Far better that Conneaut, Ohio City Manager Robert Schaumleffel Jr. and his brown shirted bullies take that gate keeping responsibility to themselves.

And anyway, aren’t the complexities, subtleties and nuance of city government best left to the great architects, the giants of public administration, the great and selfless Philosopher Kings such as are Conneaut, Ohio City Manager Robert Schaumleffel Jr., Council President James Jones, Councilman-at-Large Chris Castrilla and Ward 4 Councilman Tony Julio?

It’s for Conneaut’s own good, after all.

* * * * * * * * * * * * * * * * * * * * * * * *

The current and continuing 20 year depression here in the rust-belt is not an economic failure; it is a failure of our political class who lined their own pockets and consolidated raw political power rather than advocate for the citizens upon whom they fed. Like a grotesquely bloated, insatiable and ultimately fatal parasite feeding on a sallow and wasting patient, our politicians grew corpulent and morbidly obese while willfully and systematically starving their constituencies.

Think Jabba the Hutt gurgling ‘I’ll teach them what it means to offend the Empire. Send me Solo and the Wookie…and then send me Kathie Schwartz’.

Which brings us back to our first question: what would Woody do?

What indeed.

this machine kills facists

Woody was no stranger to thugs, bullies and goons. Woody’s autobiography Bound for Glory is one tale following another of individuals betrayed by their institutions and left to fend for themselves in the face of desperate circumstances. Bound for Glory is that one simple story repeated in variation again and again.

Woody wrote of the worst of times and the worst of people in 1913 Massacre, Dead or Alive, All You Fascists, Don’t Kill My Baby and Son, Hangknot, Slipknot, Pretty Boy Floyd, The Outlaw and hundreds of other songs.

I imagine that Woody would shrug with a familiar ‘seen it all before’ attitude, pick up his six string and begin to document with simple melody and rhythm the names, places and details of each affront, each insult and each abuse.

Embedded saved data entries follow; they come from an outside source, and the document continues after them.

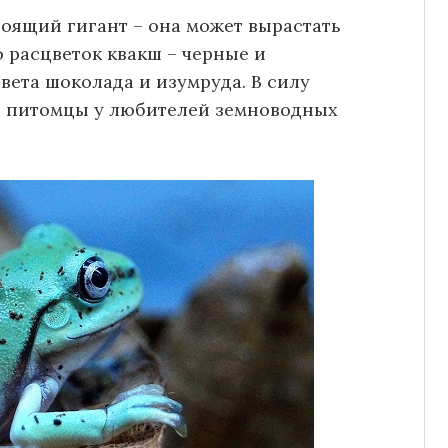
тоящий гигант – она может вырастать
о расцветок квакш – черные и
вета шоколада и изумруда. В силу
е питомцы у любителей земноводных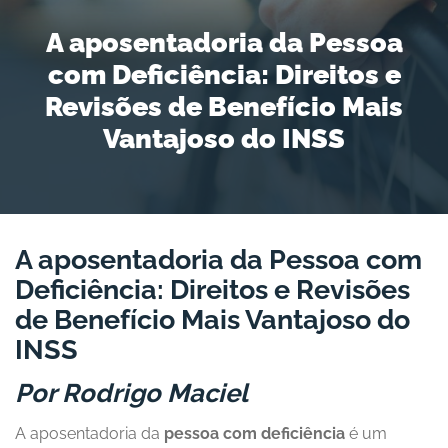
A aposentadoria da Pessoa
com Deficiência: Direitos e
Revisões de Benefício Mais
Vantajoso do INSS
A aposentadoria da Pessoa com
Deficiência: Direitos e Revisões
de Benefício Mais Vantajoso do
INSS
Por Rodrigo Maciel
A aposentadoria da
pessoa com deficiência
é um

Woody would build a picture of each and every insufferable fat-head, each self-important Kommissar and each of the creepy sycophants with whom they surround themselves.

And in each song Woody would let those people speak in their own voice and he would let them strut and preen and posture and stomp in their own gait through their own stories of petty insult, intrigue, greed and malfeasance.

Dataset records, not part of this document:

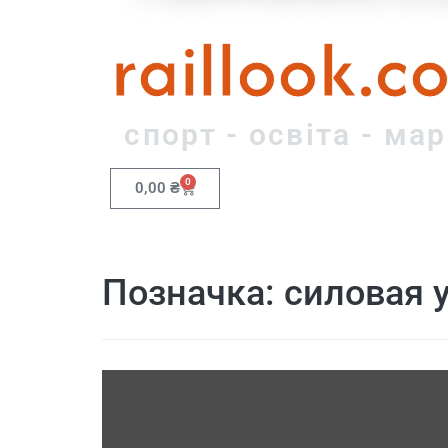
raillook.c
спорт - освіта - ма
0
0,00
₴
Позначка:
силовая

And he would let them tell their own story without editorializing, without adding any artificial emphasis on their insolence and venality and criminality and stupidity.

Because he wouldn’t have to.

And then Woody would move on to the next song. And the next. And the next. Because it would be just one simple song repeated in variation again and again.

Here’s hoping that Katie Schwartz tells Conneaut, Ohio City Manager Robert Schaumleffel Jr. and the rest of his bully boys to take their ‘cease and desist order’ and go straight to hell.

Because THAT’S exactly what Woody would do.